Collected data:

********

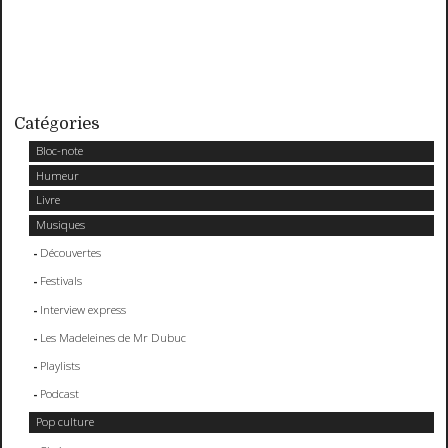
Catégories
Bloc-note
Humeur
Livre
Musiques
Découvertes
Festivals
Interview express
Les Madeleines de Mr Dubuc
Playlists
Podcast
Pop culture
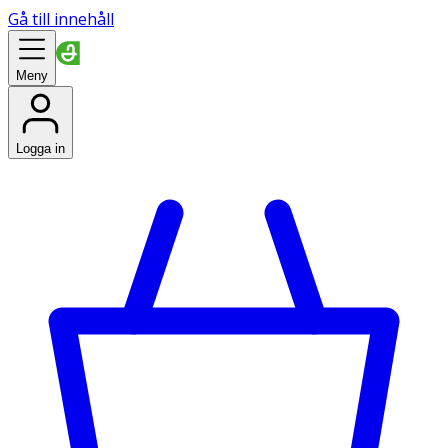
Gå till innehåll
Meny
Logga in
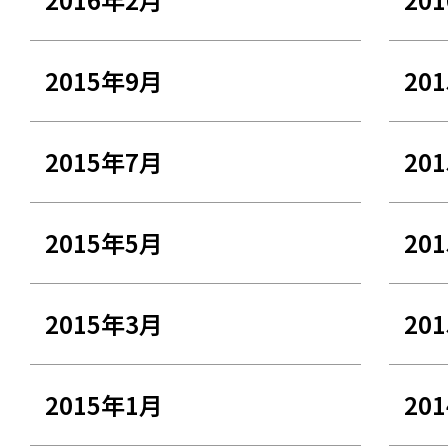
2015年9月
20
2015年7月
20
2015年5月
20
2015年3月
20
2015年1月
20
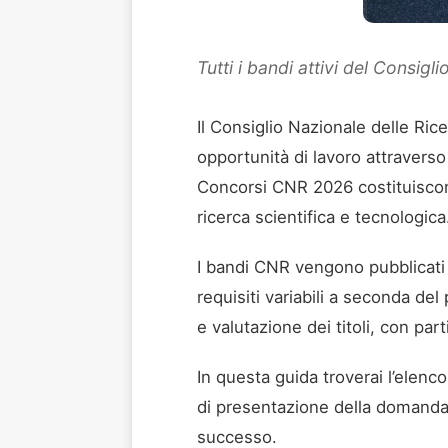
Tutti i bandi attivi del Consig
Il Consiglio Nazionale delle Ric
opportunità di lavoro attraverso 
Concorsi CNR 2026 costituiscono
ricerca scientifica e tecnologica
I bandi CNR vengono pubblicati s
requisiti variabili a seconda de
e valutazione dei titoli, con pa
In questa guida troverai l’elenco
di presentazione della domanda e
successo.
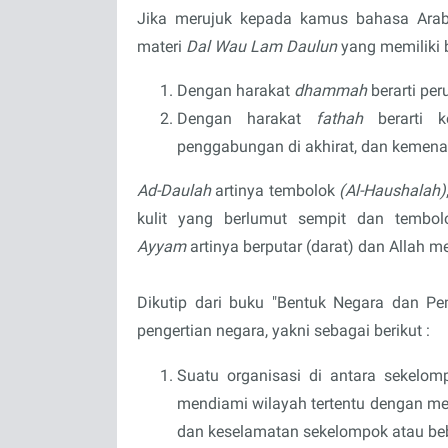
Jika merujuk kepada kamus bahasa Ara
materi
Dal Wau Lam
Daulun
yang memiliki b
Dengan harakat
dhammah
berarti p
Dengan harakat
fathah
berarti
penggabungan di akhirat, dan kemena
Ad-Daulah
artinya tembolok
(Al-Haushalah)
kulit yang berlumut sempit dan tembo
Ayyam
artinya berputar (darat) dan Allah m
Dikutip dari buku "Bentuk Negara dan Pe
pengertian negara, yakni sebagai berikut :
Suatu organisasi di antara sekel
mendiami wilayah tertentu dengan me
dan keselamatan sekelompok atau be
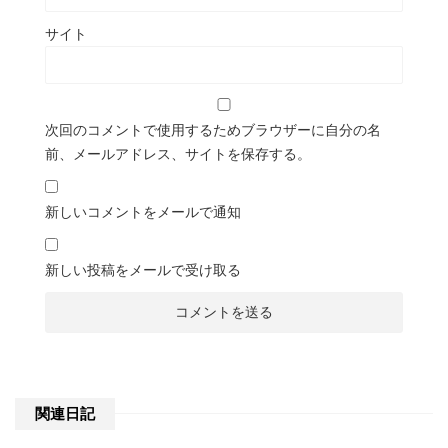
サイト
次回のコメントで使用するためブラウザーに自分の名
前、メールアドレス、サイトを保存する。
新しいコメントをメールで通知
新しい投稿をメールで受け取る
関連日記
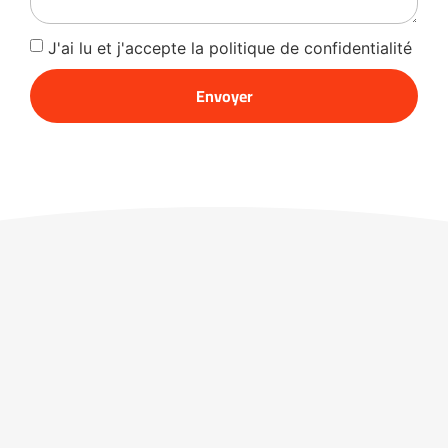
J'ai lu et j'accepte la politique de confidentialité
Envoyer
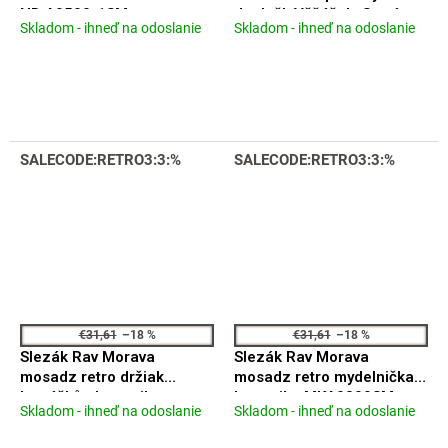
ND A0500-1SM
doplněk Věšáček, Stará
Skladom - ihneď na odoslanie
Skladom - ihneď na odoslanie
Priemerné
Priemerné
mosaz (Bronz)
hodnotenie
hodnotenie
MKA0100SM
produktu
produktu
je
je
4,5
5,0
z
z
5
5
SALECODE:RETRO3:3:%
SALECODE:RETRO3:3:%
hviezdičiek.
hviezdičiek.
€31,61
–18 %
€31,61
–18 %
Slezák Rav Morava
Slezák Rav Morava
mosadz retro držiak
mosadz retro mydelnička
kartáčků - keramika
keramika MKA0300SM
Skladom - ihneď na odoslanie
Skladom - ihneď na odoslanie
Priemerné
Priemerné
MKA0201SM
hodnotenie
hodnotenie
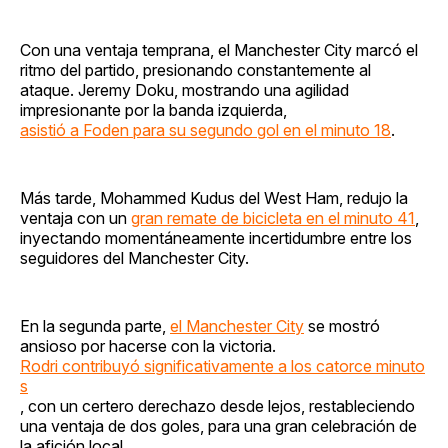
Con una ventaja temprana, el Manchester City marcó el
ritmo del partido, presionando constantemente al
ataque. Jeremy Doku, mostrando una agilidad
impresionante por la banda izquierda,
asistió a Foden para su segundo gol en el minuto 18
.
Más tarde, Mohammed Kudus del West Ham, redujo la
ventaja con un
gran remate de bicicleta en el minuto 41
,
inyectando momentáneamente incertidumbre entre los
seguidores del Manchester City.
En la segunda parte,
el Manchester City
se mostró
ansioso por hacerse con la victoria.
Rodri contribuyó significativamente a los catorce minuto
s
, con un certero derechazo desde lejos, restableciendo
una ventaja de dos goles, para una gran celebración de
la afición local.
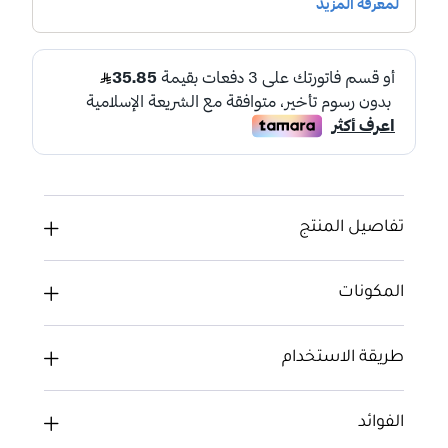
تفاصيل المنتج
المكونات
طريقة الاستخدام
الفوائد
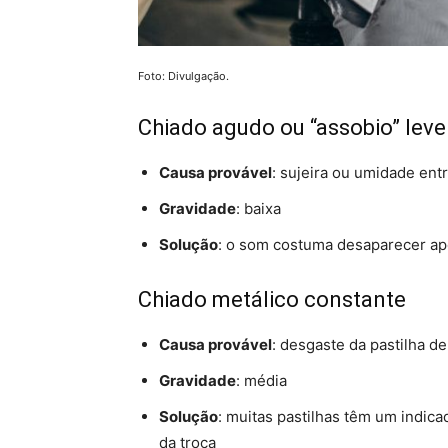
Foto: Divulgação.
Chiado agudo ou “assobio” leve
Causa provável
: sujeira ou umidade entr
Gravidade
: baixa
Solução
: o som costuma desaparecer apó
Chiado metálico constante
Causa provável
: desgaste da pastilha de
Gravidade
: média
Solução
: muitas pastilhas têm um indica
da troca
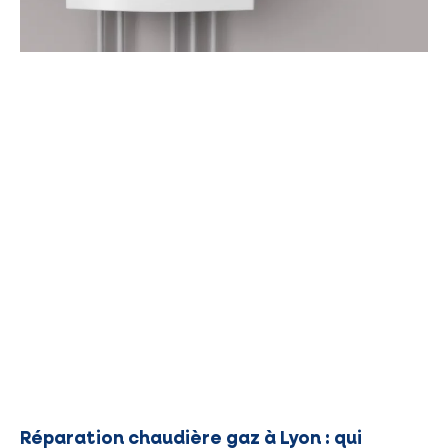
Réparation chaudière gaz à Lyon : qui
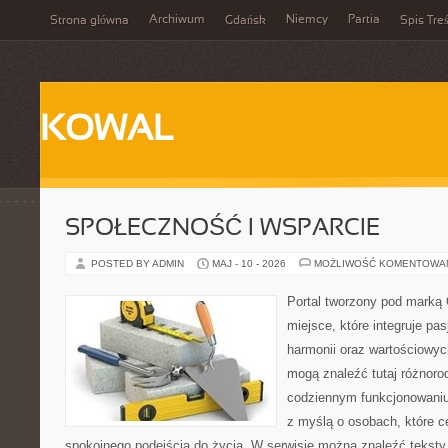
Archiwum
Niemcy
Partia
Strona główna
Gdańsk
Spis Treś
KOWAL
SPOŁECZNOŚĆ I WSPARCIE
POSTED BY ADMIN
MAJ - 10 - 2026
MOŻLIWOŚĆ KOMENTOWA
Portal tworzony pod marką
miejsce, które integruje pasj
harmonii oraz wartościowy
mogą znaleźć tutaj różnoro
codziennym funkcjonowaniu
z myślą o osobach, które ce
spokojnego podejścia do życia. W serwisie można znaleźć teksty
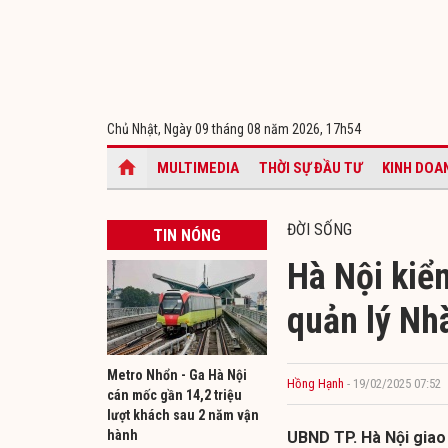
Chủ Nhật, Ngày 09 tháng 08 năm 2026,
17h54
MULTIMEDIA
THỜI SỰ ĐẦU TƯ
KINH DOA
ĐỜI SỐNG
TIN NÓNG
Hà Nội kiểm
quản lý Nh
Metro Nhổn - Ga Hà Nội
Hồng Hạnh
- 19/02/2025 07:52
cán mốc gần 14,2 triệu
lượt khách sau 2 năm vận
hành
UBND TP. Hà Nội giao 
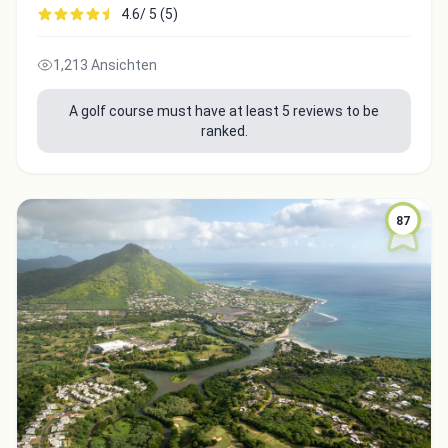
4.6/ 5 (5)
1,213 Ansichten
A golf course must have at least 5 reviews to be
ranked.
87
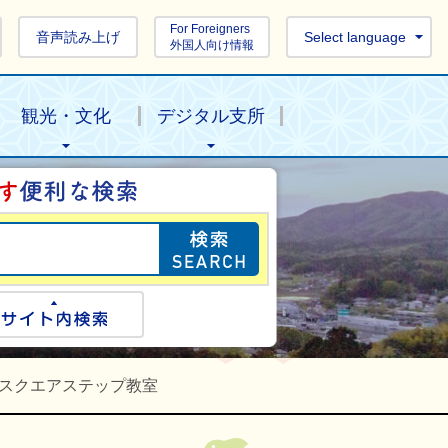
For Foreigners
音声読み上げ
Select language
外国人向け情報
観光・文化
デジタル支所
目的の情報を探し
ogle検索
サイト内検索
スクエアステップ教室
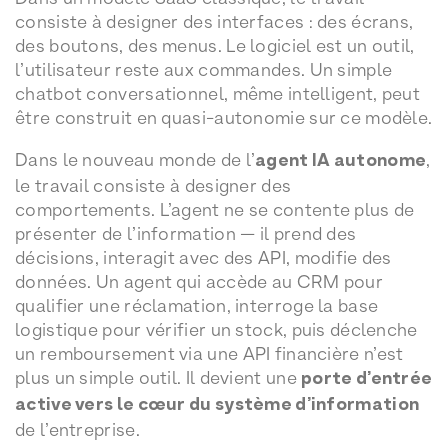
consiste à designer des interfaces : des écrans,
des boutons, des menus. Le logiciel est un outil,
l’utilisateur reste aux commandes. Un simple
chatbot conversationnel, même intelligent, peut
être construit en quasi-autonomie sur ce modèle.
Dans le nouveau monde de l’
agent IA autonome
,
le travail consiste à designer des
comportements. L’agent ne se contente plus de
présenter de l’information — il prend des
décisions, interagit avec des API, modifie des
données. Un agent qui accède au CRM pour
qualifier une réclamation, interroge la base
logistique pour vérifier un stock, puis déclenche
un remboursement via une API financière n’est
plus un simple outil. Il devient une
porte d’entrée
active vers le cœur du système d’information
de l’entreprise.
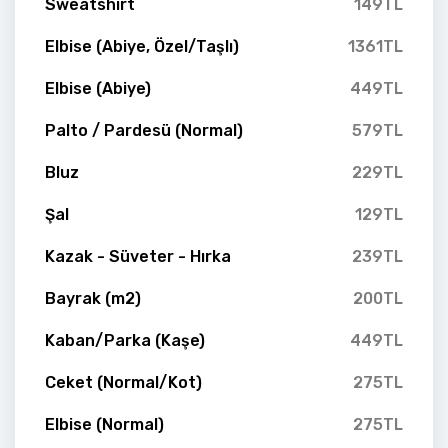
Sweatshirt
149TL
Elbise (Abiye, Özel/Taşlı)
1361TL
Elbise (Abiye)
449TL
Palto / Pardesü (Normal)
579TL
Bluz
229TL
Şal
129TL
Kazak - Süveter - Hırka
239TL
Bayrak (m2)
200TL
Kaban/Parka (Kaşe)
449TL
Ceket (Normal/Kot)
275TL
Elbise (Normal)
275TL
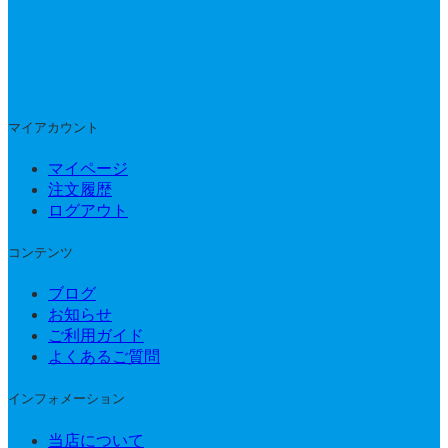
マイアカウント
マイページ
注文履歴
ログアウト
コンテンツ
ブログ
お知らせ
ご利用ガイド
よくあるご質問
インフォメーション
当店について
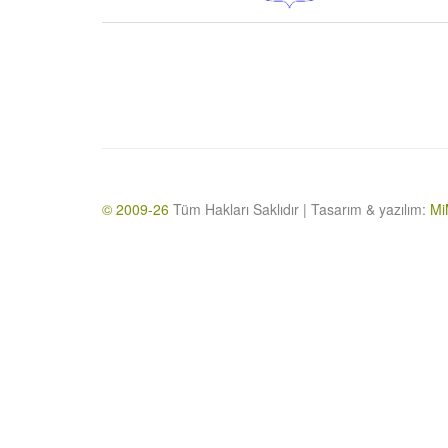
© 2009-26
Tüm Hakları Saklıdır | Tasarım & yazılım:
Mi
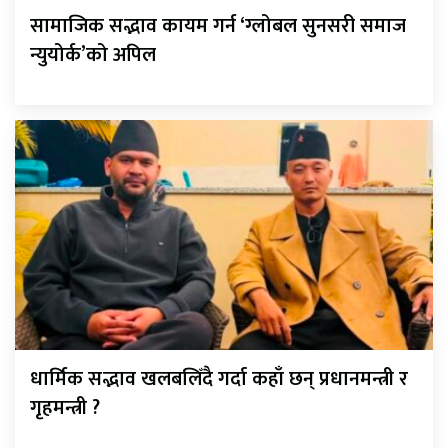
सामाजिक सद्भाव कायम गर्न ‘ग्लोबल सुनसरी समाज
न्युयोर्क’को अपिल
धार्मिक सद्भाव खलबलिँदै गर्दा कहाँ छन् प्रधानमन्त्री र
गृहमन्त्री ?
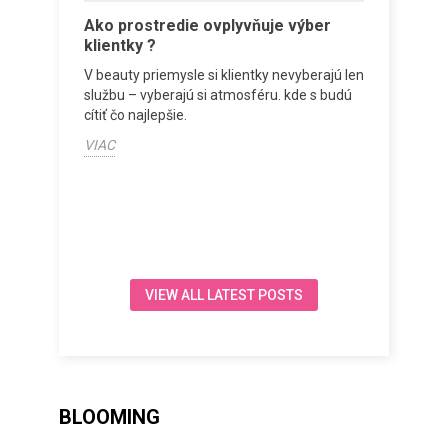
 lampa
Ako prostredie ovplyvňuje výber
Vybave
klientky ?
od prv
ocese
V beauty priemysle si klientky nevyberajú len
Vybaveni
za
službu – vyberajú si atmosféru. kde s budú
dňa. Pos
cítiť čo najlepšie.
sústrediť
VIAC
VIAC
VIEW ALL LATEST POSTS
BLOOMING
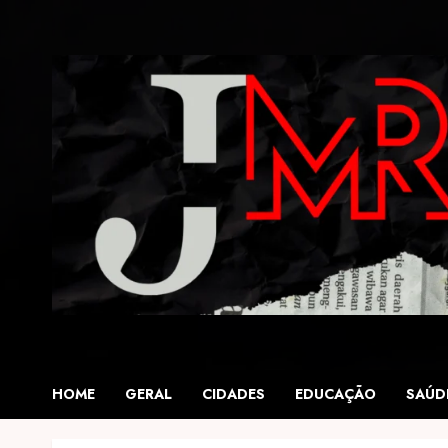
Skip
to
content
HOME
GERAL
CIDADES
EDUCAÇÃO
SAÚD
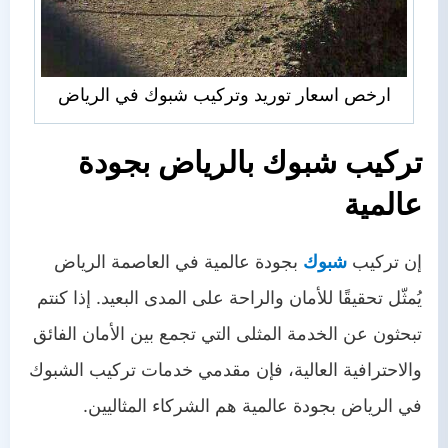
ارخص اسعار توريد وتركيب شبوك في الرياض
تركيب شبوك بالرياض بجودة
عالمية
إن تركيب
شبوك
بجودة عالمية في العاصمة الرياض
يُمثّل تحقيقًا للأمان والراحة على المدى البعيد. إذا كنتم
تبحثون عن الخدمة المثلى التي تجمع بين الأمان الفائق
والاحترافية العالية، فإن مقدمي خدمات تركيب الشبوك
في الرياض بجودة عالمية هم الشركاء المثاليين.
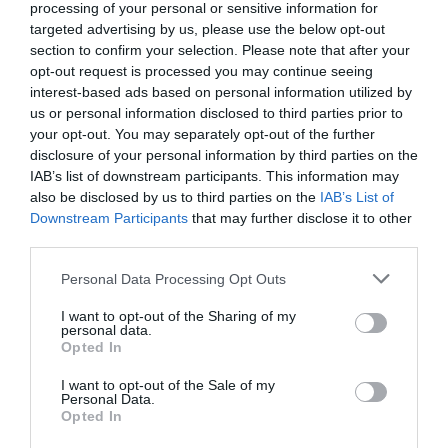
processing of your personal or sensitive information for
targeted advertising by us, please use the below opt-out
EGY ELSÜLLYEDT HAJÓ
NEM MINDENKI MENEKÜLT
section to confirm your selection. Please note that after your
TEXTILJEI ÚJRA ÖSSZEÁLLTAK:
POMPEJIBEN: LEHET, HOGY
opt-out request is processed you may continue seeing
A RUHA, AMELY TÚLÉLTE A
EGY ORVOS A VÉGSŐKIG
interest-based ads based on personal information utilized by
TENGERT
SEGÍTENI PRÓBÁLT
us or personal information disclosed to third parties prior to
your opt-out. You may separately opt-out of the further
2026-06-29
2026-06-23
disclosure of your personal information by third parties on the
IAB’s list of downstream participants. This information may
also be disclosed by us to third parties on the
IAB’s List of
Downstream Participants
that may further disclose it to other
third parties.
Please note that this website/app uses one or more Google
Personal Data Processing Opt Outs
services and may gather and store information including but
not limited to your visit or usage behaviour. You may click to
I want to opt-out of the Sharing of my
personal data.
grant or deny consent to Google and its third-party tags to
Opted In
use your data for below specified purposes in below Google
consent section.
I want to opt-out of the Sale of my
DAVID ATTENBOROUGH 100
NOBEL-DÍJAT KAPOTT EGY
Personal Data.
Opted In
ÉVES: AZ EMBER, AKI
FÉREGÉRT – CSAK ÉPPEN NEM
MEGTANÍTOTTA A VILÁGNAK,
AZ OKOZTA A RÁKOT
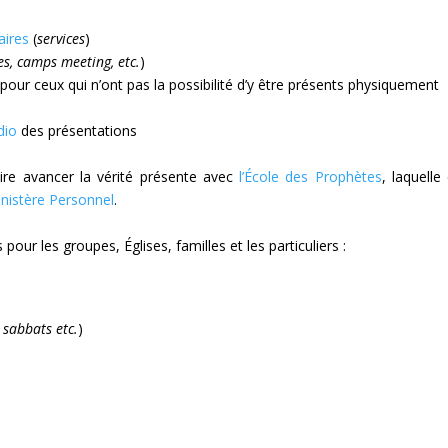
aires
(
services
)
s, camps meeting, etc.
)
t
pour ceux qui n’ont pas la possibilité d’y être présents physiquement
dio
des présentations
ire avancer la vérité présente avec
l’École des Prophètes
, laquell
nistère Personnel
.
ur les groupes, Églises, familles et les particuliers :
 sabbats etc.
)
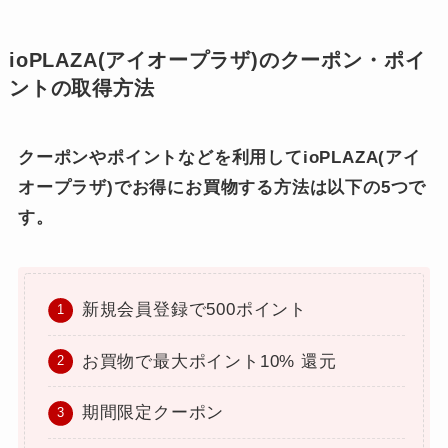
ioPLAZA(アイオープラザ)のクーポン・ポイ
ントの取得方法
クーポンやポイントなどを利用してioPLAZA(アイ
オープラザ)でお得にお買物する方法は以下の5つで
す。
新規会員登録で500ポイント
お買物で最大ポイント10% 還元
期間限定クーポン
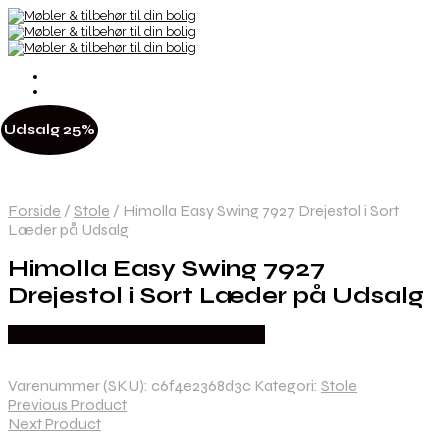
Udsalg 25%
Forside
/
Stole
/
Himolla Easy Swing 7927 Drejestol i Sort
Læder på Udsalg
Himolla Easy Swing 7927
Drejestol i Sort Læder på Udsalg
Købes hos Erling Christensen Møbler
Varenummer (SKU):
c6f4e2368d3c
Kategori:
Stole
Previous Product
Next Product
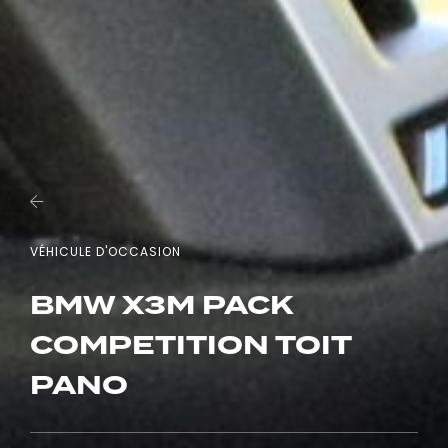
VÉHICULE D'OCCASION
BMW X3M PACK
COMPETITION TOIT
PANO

********

- [What is expected]: Which lines above contain the word "ventaja"? List them.

- [Completed task]:
Con una ventaja temprana, el Manchester City marcó el
ventaja con un
una ventaja de dos goles, para una gran celebración de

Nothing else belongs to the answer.